- [Exercise brief]: Transcribe the entries in full, keeping each word as it is.

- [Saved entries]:
· · · · · · ·


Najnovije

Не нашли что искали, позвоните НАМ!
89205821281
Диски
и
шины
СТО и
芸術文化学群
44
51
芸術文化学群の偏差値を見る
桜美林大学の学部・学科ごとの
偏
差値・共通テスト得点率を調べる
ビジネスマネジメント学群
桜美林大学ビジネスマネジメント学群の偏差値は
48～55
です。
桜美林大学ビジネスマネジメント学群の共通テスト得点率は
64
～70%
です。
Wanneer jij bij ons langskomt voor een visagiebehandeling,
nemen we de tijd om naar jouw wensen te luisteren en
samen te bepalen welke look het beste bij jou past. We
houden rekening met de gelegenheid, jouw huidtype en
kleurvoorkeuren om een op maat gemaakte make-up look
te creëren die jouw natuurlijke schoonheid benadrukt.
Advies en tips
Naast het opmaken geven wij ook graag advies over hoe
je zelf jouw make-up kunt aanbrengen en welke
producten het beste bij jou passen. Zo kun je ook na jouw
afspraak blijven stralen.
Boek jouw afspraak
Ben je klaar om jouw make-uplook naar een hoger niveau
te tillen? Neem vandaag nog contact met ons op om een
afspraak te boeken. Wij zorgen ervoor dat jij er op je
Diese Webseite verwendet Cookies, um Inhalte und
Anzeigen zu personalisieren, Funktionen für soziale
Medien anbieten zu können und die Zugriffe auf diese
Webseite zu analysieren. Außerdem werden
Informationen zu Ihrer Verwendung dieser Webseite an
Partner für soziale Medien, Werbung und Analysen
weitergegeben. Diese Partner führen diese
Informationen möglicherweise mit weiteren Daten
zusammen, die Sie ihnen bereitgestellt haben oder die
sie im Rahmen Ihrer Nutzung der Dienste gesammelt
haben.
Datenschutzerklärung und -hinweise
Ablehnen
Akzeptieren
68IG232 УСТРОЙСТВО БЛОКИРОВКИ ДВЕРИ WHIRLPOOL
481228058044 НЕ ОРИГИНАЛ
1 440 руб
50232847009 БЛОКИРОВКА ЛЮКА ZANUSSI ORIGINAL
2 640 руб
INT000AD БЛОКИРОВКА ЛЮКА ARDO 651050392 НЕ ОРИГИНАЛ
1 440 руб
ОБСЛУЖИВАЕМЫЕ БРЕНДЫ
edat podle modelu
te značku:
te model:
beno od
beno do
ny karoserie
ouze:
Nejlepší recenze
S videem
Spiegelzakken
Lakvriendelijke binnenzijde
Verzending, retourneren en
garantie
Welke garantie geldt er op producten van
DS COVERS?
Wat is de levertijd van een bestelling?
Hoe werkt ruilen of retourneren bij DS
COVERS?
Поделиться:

· · · · · · ·

- [Task output]:

Najnovije

Не нашли что искали, позвоните НАМ!
89205821281
Диски
и
шины
СТО и
芸術文化学群
44
51
芸術文化学群の偏差値を見る
桜美林大学の学部・学科ごとの
偏
差値・共通テスト得点率を調べる
ビジネスマネジメント学群
桜美林大学ビジネスマネジメント学群の偏差値は
48～55
です。
桜美林大学ビジネスマネジメント学群の共通テスト得点率は
64
～70%
です。
Wanneer jij bij ons langskomt voor een visagiebehandeling,
nemen we de tijd om naar jouw wensen te luisteren en
samen te bepalen welke look het beste bij jou past. We
houden rekening met de gelegenheid, jouw huidtype en
kleurvoorkeuren om een op maat gemaakte make-up look
te creëren die jouw natuurlijke schoonheid benadrukt.
Advies en tips
Naast het opmaken geven wij ook graag advies over hoe
je zelf jouw make-up kunt aanbrengen en welke
producten het beste bij jou passen. Zo kun je ook na jouw
afspraak blijven stralen.
Boek jouw afspraak
Ben je klaar om jouw make-uplook naar een hoger niveau
te tillen? Neem vandaag nog contact met ons op om een
afspraak te boeken. Wij zorgen ervoor dat jij er op je
Diese Webseite verwendet Cookies, um Inhalte und
Anzeigen zu personalisieren, Funktionen für soziale
Medien anbieten zu können und die Zugriffe auf diese
Webseite zu analysieren. Außerdem werden
Informationen zu Ihrer Verwendung dieser Webseite an
Partner für soziale Medien, Werbung und Analysen
weitergegeben. Diese Partner führen diese
Informationen möglicherweise mit weiteren Daten
zusammen, die Sie ihnen bereitgestellt haben oder die
sie im Rahmen Ihrer Nutzung der Dienste gesammelt
haben.
Datenschutzerklärung und -hinweise
Ablehnen
Akzeptieren
68IG232 УСТРОЙСТВО БЛОКИРОВКИ ДВЕРИ WHIRLPOOL
481228058044 НЕ ОРИГИНАЛ
1 440 руб
50232847009 БЛОКИРОВКА ЛЮКА ZANUSSI ORIGINAL
2 640 руб
INT000AD БЛОКИРОВКА ЛЮКА ARDO 651050392 НЕ ОРИГИНАЛ
1 440 руб
ОБСЛУЖИВАЕМЫЕ БРЕНДЫ
edat podle modelu
te značku:
te model:
beno od
beno do
ny karoserie
ouze:
Nejlepší recenze
S videem
Spiegelzakken
Lakvriendelijke binnenzijde
Verzending, retourneren en
garantie
Welke garantie geldt er op producten van
DS COVERS?
Wat is de levertijd van een bestelling?
Hoe werkt ruilen of retourneren bij DS
COVERS?
Поделиться:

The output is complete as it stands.